SKIS SUR DES SOMMETS VIERGES AU CŒUR DU NÉPAL

 

 
En octobre 2023, Aurélia Lanoé et cinq autres compagnons de cordée se sont rendus au cœur de l’Himalaya, à la frontière du Népal et du Tibet, pour explorer et descendre des sommets vierges à skis. Plongés dans un écosystème immaculé et sauvage, nos six guides aux personnalités différentes y ont trouvé une harmonie. Aurélia nous raconte en détail leur exploration, auréolée d’esprit d’équipe et d’engagement.
 
« C’est le genre d’expédition où, vraiment, tout a roulé.
 
La météo et les conditions étaient parfaites : la neige était vraiment agréable à skier, plutôt dure et « grippante », parfaite dans le raide, sans sluff et sans risque d'avalanche. Le terrain était très stable, pas trop venté, donc la neige n’était pas gelée.
 
On a eu une chance inouïe par rapport aux deux dernières années qui ont connu de grosses chutes de neige tardives, ce que l’on appelle des queues de moussons qui donnaient de grosses quantités de neige en peu de temps et augmentaient considérablement les risques d'avalanche.
 
Nous avions pour objectif le Ratna Chuli dont l’altitude exacte est indéfinie. Les estimations se portent entre 7040 et 7135 mètres. C'est une zone protégée à la frontière du Tibet, peu connue et peu visitée, située dans la vallée de Nar Phu, derrière les Annapurna. Nous souhaitions explorer une région du Népal qui n’avait pas vu beaucoup de visiteurs et encore moins de skieurs et être les premiers à poser nos spatules sur des sommets vierges, tout en expérimentant le ski en haute altitude.
 
Notre expédition était de type exploratoire et se voulait remplie d’aventures pour lesquelles nous aspirions à une prise de risque limitée. Nous sommes tous les six guides de haute montagne et bénéficions d’un savoir-faire, de compétences et de connaissances du milieu montagnard nous permettant d'être à l'aise dans des milieux même inconnus.
 
De plus, l’entente entre nous six s’est révélée parfaite. Firmin Fontaine, Bastien Lévy, Damien Coelho Mandes et moi-même formions la première team de l'expédition et Maud Vanpoulle et Victor Colombie formaient la deuxième. Nous partions relativement au même endroit au même moment et avons décidé d'unir nos forces et de partager les frais d’expédition et le permis jusqu’au camp de base. Nous nous sommes rapidement très bien entendus et avons finalement réalisé toute l'expédition ensemble.

 

 
Après avoir passé deux jours à Katmandou pour régler les dernières formalités administratives et logistiques, nous sommes partis en bus pour Besisahar où nous avons passé la nuit. Nous avons ensuite pris une Jeep jusqu’au village de Koto, sur une route complètement défoncée, où nos têtes touchaient le plafond de la voiture lorsque les secousses étaient trop violentes. Nous qui pensions pouvoir faire nos mails et passer des appels durant le trajet étions servis ! Nous ne pouvions rien faire d'autre que de nous agripper. C’était assez éreintant, mais le paysage qui défilait sous nos yeux valait bien quelques cognements de tête. A Koto, nous avons quitté la route principale pour nous enfoncer dans une vallée étroite où seul un chemin permettait l’accès aux villages situés plus haut dans la vallée. Nous avons marché durant deux jours jusqu’au magnifique village de Phu. Perché sur un promontoire rocheux, ce village est le dernier signe de civilisation, avec des maisons qui se confondent avec la roche alentour et des drapeaux tibétains contrastant avec le paysage lunaire.

SECTION DES DONNÉES:
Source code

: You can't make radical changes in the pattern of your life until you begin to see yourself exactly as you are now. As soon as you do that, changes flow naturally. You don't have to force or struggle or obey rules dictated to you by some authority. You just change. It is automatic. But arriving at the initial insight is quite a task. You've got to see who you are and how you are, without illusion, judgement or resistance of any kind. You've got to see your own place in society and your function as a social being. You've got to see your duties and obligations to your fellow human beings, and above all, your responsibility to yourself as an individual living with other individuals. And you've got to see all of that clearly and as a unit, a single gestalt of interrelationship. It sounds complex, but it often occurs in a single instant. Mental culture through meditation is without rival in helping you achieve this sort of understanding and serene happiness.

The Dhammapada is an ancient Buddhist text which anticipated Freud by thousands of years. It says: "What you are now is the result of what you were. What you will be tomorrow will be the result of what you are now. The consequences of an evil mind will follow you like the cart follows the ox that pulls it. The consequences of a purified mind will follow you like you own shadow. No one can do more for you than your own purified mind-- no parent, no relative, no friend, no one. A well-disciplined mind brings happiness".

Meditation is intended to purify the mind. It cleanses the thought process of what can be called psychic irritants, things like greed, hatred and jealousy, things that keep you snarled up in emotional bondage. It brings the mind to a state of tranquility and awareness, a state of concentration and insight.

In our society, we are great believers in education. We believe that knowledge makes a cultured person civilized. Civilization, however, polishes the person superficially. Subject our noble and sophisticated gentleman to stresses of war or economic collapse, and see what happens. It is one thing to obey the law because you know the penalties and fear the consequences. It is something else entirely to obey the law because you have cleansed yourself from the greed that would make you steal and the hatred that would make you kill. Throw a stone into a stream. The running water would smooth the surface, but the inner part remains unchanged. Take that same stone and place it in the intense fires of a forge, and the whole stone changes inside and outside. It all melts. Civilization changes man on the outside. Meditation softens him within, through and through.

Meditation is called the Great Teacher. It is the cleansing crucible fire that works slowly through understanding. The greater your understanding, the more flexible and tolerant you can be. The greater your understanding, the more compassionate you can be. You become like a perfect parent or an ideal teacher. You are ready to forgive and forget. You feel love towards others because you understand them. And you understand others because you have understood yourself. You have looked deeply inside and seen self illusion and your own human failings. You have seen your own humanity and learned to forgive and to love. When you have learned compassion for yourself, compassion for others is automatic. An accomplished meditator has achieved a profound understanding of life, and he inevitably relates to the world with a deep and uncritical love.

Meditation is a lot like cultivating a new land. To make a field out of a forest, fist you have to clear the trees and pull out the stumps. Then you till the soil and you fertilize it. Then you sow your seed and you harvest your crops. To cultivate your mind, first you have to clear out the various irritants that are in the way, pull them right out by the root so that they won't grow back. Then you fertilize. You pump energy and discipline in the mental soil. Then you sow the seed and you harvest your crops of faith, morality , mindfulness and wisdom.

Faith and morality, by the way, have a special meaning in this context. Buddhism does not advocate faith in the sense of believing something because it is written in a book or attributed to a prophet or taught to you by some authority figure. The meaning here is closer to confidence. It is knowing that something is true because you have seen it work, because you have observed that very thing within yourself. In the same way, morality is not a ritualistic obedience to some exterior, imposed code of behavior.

CONSIGNE:
D'après le récit, entre quelles altitudes se situent les estimations pour le Ratna Chuli ?

ZONE DE RÉPONSE:
Entre 7040 et 7135 mètres.